Information supplied
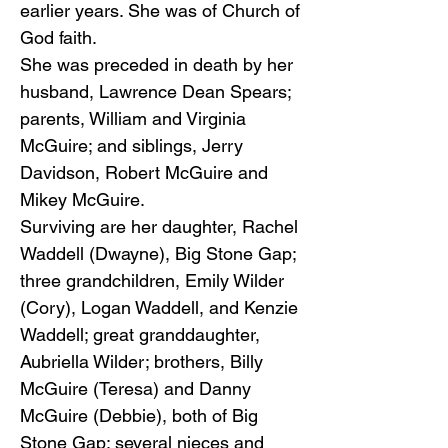
earlier years. She was of Church of
God faith.
She was preceded in death by her
husband, Lawrence Dean Spears;
parents, William and Virginia
McGuire; and siblings, Jerry
Davidson, Robert McGuire and
Mikey McGuire.
Surviving are her daughter, Rachel
Waddell (Dwayne), Big Stone Gap;
three grandchildren, Emily Wilder
(Cory), Logan Waddell, and Kenzie
Waddell; great granddaughter,
Aubriella Wilder; brothers, Billy
McGuire (Teresa) and Danny
McGuire (Debbie), both of Big
Stone Gap; several nieces and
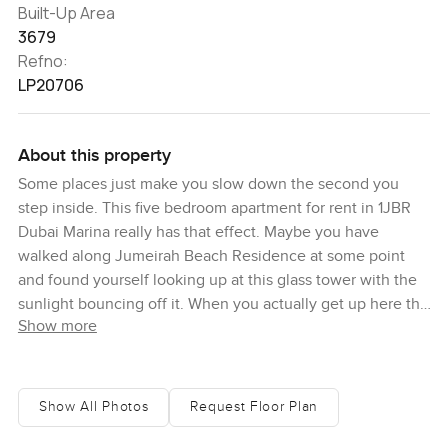
Built-Up Area
3679
Refno:
LP20706
About this property
Some places just make you slow down the second you
step inside. This five bedroom apartment for rent in 1JBR
Dubai Marina really has that effect. Maybe you have
walked along Jumeirah Beach Residence at some point
and found yourself looking up at this glass tower with the
sunlight bouncing off it. When you actually get up here the
Show more
sea view kind of becomes the star of the show. I remember
standing by these giant floor to ceiling windows one
morning just watching the boats drift by on the Arabian
Gulf. There is something about how Dubai can feel both
Show All Photos
Request Floor Plan
enormous and calm all at once in a spot like this. The sky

What the task requires
Across the listing above, count the lines that contain the string "Stone" and report the figure alone.

Result
2